WHAT IS REQUIRED> What is the number of lines in these records that hold the word "农业银行"? Reply with that number alone.

Change detection outputs:
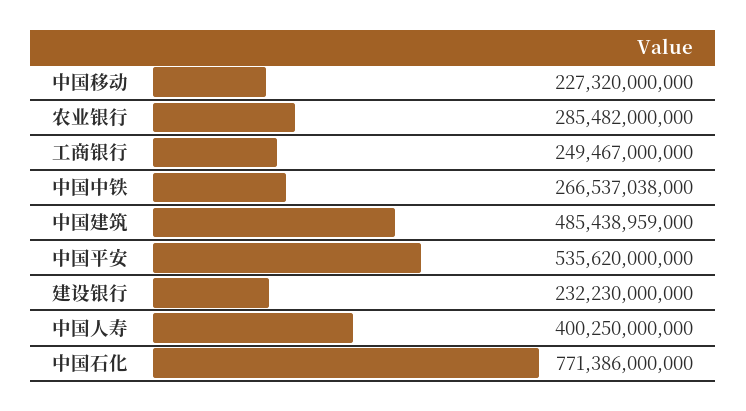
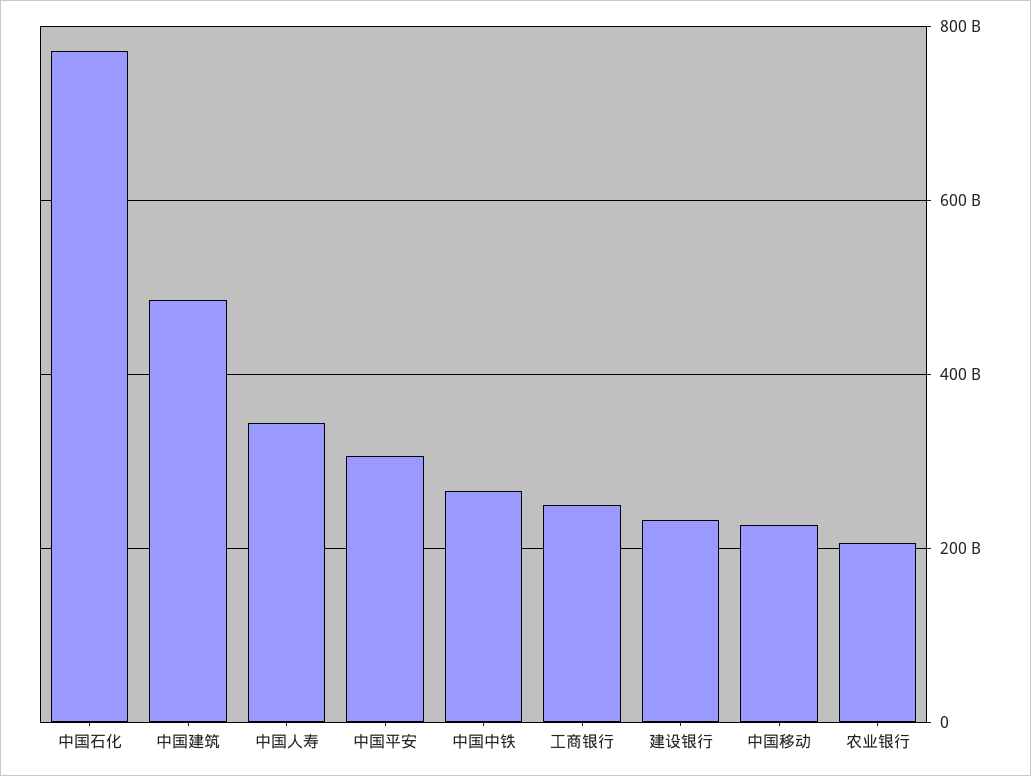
  {
    "中国移动": 227320000000,
-   "农业银行": 285482000000,
+   "农业银行": 200000000000,
    "工商银行": 249467000000,
    "中国中铁": 266537038000,
    "中国建筑": 485438959000,
-   "中国平安": 535620000000,
+   "中国平安": 300000000000,
    "建设银行": 232230000000,
-   "中国人寿": 400250000000,
+   "中国人寿": 340000000000,
    "中国石化": 771386000000
  }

OUTPUT OF THE TASK> 2